Wrapping paper-like spacecraft might one day collect junk and throw it into Earth’s atmospheric shredder

NASA has awarded a second round of funding for an experimental project aimed at curbing ‘space pollution’. The project involves deploying a swarm of ultra-thin sheets, only 10-microns in thickness, to wrap around the debris. Eventually, the craft and collected trash crash into Earth’s atmosphere where they’re thermally disintegrated.


What the Brane junk janitor might look like. Credit: Credit: Siegfried Janson/NASA.

The spacefill

Where humans go, trash is never far away. You’ll find human-sourced litter in the deep Amazon jungle or on Antarctica’s frozen coasts. Space is no exception with at least 500,000 pieces of junk — not counting the millions of micro-sized objects like paint flecks — whizzing past at more than 17,500 miles per hour around the planet’s orbit. This is a growing problem because space junk begets more junk after they crash into each other, splattering into smithereens.

Space junk is such a pain in the thruster because even people’s lives are at stake. Astronauts manning the International Space Station were put on high alert and ordered to take to their escape pods more than once because of the risk of crashing with debris. Some scientists have warned that if nothing is done to address the issue fast, Earth’s orbit might be so clogged that we won’t be able to viably launch anything beyond it anymore. Thought Saturn’s rings look cool? We aren’t that far off from inadvertently forming our own set.

This isn't a crack on car's windshield, but 7-mm chip in diameter in one of the windows of the ISS' Cupola -- the dreamy vantage point which astronauts use to take amazing pictures. It was caused by "possibly a paint flake or small metal fragment no bigger than a few thousandths of a millimetre across," writes the ESA.
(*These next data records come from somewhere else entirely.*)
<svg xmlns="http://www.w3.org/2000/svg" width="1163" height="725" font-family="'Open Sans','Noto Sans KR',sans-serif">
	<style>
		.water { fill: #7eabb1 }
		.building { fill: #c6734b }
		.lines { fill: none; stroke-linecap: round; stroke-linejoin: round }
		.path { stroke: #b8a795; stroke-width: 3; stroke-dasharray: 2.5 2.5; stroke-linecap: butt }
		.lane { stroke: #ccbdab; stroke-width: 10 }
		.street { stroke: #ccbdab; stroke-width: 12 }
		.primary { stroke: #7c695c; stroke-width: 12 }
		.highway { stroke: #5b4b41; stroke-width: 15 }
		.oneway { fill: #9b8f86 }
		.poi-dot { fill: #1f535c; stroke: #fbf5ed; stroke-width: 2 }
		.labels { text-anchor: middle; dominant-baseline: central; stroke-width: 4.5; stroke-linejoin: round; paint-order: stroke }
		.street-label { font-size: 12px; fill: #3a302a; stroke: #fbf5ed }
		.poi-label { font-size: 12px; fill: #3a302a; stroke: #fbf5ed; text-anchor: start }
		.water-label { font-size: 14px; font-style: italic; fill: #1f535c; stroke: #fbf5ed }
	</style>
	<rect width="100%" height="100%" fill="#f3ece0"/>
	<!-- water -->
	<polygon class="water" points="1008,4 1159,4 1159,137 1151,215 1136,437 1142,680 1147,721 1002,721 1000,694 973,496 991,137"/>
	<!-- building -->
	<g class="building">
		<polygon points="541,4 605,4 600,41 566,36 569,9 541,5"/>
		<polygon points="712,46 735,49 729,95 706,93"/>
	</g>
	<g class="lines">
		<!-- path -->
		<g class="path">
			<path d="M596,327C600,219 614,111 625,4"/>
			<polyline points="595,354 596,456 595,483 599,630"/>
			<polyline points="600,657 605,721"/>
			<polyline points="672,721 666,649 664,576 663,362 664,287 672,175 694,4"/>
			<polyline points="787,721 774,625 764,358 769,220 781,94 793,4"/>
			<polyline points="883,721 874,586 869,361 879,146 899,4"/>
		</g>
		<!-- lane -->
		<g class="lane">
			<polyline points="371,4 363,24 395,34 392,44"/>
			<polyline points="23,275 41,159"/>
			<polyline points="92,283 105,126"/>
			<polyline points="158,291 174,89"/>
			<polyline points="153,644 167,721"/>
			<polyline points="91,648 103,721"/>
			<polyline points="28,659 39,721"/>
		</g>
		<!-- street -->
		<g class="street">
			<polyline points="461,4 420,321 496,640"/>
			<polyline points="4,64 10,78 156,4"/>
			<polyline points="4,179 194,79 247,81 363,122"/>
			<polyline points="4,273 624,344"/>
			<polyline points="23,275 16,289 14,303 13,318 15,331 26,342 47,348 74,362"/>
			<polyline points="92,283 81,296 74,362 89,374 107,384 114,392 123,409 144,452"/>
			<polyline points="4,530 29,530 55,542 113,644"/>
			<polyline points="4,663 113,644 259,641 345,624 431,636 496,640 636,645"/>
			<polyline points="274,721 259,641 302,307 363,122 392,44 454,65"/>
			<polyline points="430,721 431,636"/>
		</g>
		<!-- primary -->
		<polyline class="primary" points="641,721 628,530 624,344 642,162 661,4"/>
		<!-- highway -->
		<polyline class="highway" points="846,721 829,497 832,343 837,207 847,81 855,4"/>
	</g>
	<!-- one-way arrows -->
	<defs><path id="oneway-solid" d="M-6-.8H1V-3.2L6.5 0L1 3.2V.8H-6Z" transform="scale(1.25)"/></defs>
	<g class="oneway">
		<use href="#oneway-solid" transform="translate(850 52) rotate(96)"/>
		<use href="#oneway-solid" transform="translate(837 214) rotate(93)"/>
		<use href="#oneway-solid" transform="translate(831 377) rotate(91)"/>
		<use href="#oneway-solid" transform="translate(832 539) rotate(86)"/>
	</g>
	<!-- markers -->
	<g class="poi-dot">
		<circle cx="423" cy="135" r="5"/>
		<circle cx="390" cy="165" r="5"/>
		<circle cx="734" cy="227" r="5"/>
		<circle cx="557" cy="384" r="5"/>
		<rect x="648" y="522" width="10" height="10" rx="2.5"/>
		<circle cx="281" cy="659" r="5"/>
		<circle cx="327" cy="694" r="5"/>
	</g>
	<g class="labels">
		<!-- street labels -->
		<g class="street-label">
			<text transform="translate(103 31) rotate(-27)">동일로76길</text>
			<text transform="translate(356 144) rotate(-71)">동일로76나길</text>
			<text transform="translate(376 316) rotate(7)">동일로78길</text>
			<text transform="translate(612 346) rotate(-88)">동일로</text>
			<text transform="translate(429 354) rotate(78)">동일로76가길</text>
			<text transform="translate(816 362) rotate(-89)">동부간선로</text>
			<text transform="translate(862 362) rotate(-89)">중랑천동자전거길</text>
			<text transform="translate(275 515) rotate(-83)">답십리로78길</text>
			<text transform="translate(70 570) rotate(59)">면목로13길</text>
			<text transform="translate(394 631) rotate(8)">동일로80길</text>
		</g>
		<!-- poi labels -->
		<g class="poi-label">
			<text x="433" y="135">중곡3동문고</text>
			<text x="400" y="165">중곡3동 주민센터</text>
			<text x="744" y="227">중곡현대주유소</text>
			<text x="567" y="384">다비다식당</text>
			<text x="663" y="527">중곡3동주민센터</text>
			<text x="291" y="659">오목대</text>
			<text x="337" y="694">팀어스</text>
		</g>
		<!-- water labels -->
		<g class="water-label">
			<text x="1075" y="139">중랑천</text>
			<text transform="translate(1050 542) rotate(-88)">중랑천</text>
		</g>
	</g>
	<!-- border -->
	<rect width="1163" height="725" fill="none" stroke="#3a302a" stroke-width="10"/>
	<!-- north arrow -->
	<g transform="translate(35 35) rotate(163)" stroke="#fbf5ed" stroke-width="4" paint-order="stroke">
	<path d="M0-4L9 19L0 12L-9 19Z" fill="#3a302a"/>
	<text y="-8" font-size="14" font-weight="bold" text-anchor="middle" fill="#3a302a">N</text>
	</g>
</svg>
This isn’t a crack on car’s windshield, but 7-mm chip in diameter in one of the windows of the ISS’ Cupola — the dreamy vantage point which astronauts use to take amazing pictures. It was caused by “possibly a paint flake or small metal fragment no bigger than a few thousandths of a millimetre across,” writes the ESA.

So what can we do?

In 2012, Swiss scientists launched a pilot program called the CleanSpace One which is basically a ‘space janitor’. The function of the satellite is to track and offset debris so that their trajectory puts them on a collision course with Earth’s atmosphere. Japan has a mission called Kounotori 6 which can tether space junk with electromagnetic forces. Astroscale, a Japanese startup, plans is to launch a satellite called ELSA-1 that will track debris and stick to it with glue. Other ideas are even wilder, like using lasers to vaporize the surfaces of small pieces and force them down. None of these ideas have left the drawing board.

Out of all the proposed projects so far though, the Brane Craft designed by Aerospace Corporation might take the cake. It’s such an audacious project that you have to wonder what its engineers eat for breakfast. But is it crazy enough to work? You be the judge.

Each Brane is one yard across (0.91 meters) and thinner than half the width of a human hair. But inside it, not only does Aerospace Corp. want to embed ultrathin solar panels, but also electronics and propellant, sandwiched in between two sheets.

Being extremely thin is the crux of this type of solution. You want to deploy a whole swarm — hundreds maybe thousands — and set them loose on the hunt for junk.

At the same time, the Brane design needs to overcome numerous challenges. Though thin and flexible, this super-tech wrapping sheet needs to be almost bullet proof to withstand collisions with micro-sized debris which impact with high kinetic energy. Otherwise — you’ve guessed it — we just end up with more junk.

Another challenge is radiation. Though each Brane should operate for a short while with a hunt and destroy mindset, its electronics need to be resilient enough to maintain comm-links and microprocessor viability. Aerospace Corp. is building each Brane out of multiple segments so if one component is damaged by radiation or tiny junk, the craft is still operational.

In its final form, one Brane craft should be capable of pulling most objects weighing 0.9 kilograms (2 pounds) or less into Earth’s atmosphere. That’s if this project ever leaves the drawing board in the first place. NASA’s Innovative Advanced Concepts program is less about strict deadlines and more about experimenting with technology.

At the end of the day, even if the Brane is a total failure, there are good reasons to believe the technology could be helpful, at least in some places. For instance, what NASA learns from experimenting with Brane crafts could one day make satellites a lot lighter and hence cheaper to launch. Yes, more space junk! It just never stops, sorry.